PhotoConsumers who have high levels of insulin resistance are characterized by their body’s inability to properly process glucose, a sign that doctors often see as a precursor to Type 2 diabetes.

But a recent study shows that women who participate in high-intensity interval training (HIIT) can protect themselves from developing the disease, regardless of their level of insulin resistance or prior level of activity. In a study of 40 sedentary adult women, researchers from Chile, Colombia, and Spain found that this type of exercise had positive effects on cardiometabolic health.

“This research demonstrates the protective effect of HIIT against cardiometabolic disease progression in a sedentary population,” the study authors said.

Reduced risk of diabetes

For the purposes of the study, participants were split into two groups based on their insulin resistance and underwent ten weeks of a HIIT exercise program. During that time, the researchers closely monitored their cardiometabolic health.

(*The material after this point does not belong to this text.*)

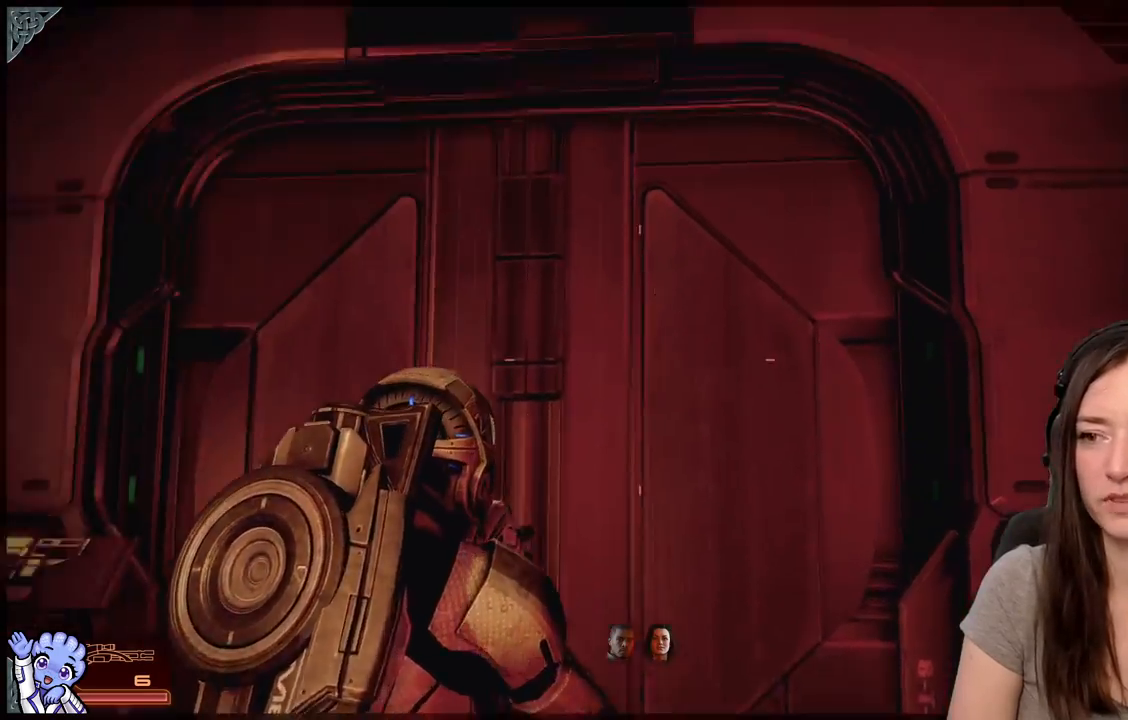
{"buttons": [], "left_stick": "up", "right_stick": "down-left", "events": [[83, "right_stick", "center"], [250, "left_stick", "center"], [300, "right_stick", "down-left"], [367, "left_stick", "up"]]}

At the end of the ten-week period, the researchers compared participants’ responses to the exercise program and found that both groups were positively affected by the activity. However, they say that women who were at higher risk for type 2 diabetes gleaned the greatest benefits, especially regarding their blood pressure and the levels of insulin and glucose found in their blood.

Based on the results, the researchers believe that HIIT exercise can allow at-risk adult women to improve their cardiometabolic health and reduce the chances of becoming diabetic. However, they caution that further studies will need to be conducted to determine how the activity affects different types of consumers.

The full study has been published in Frontiers in Physiology.